Successivamente si sono verificati alcuni eventi che hanno rimesso in discussione queste condizioni. E cioè l’introduzione della terza dose di richiamo (booster) necessaria per il completamento del ciclo vaccinale. E il riconoscimento della minore attendibilità di tamponi antigenici, gravati fino a un 30% di “falsi negativi”. Inoltre l’obbligo vaccinale stabilito per tutti i soggetti di età superiore a 50 anni. In sostanza si è creato un “super” green pass che viene rilasciato solo in presenza di una vaccinazione completa di richiamo, valido per l’accesso praticamente a tutti gli ambienti, mentre viene riservato al green pass “semplice”, che prevede ancora il tampone, solo l’accesso a mercati alimentari, farmacie e ai luoghi di lavoro. Diverso ancora è il criterio di validità per l’accesso ad attività lavorative specifiche: per esempio, un green pass può essere richiesto con varie modalità di obbligo per chiunque svolga attività di operatore sanitario (negli ospedali ma anche nelle RSA ecc., in effetti, l’obbligo è stabilito per legge) o di operatore scolastico.

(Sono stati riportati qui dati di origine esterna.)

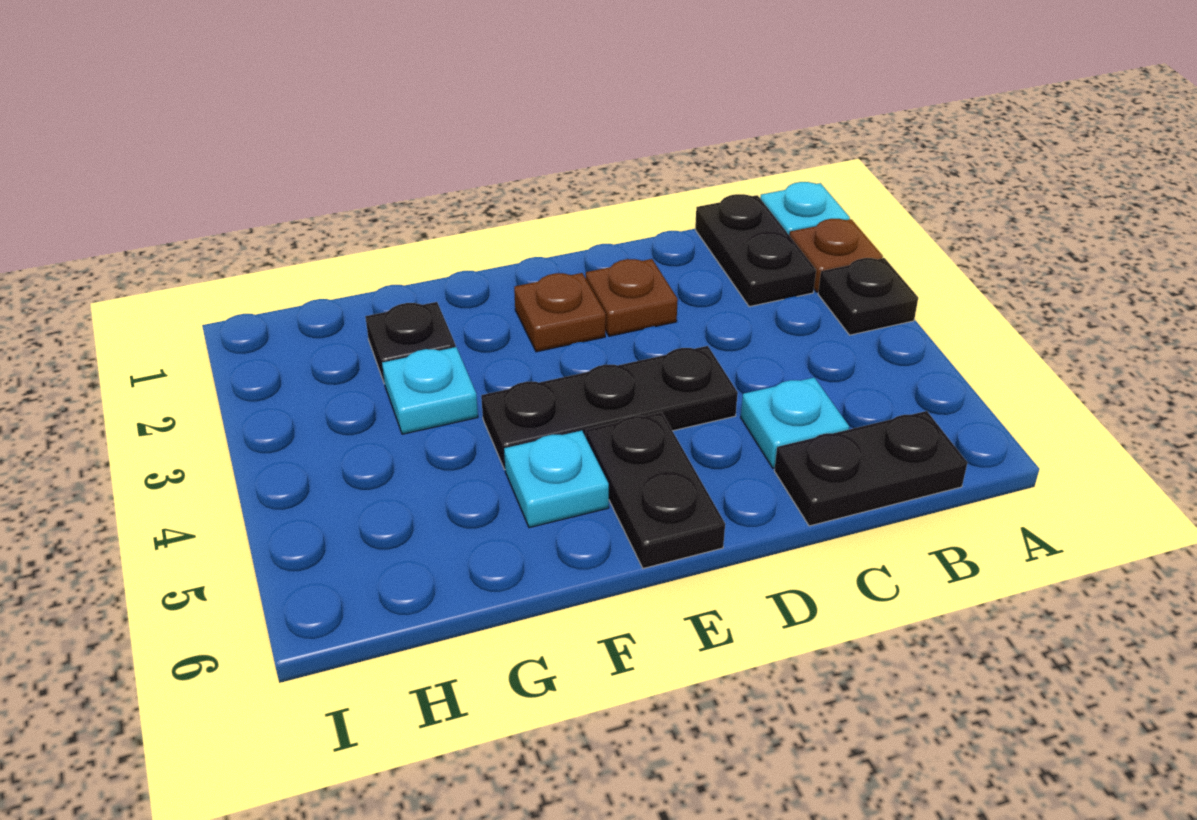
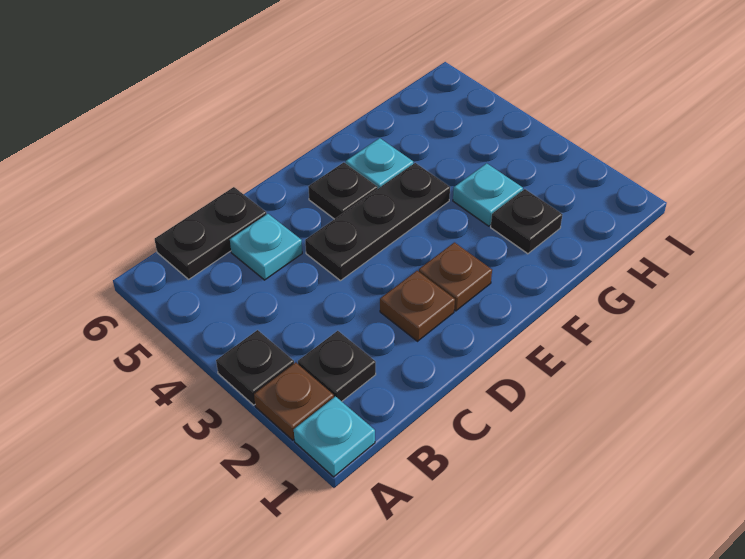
black plate B1:B2 level 1 -> black plate B2 level 1
black plate E5:E6 level 1 -> black plate E5 level 1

È oggetto di discussione l’obbligo di green pass in generale per chi voglia accedere a professioni che comportino stretti rapporti con il pubblico (impiegati della pubblica amministrazione, albergatori, ristoratori, commessi di supermercati ecc.).
Si tratta comunque di un documento cartaceo o una app digitale che certifichi lo “stato di immunizzazione”, rilasciata dal Ministero della Sanità, e che potrebbe in prospettiva essere eventualmente prolungata nella validità dal riscontro della presenza di titoli anticorpali “sopra soglia” o comunque di dati che documentino una maggiore persistenza dell’immunità conferita dalla guarigione e/o dalla vaccinazione. Non è accertata la presenza di una “soglia protettiva” di anticorpi.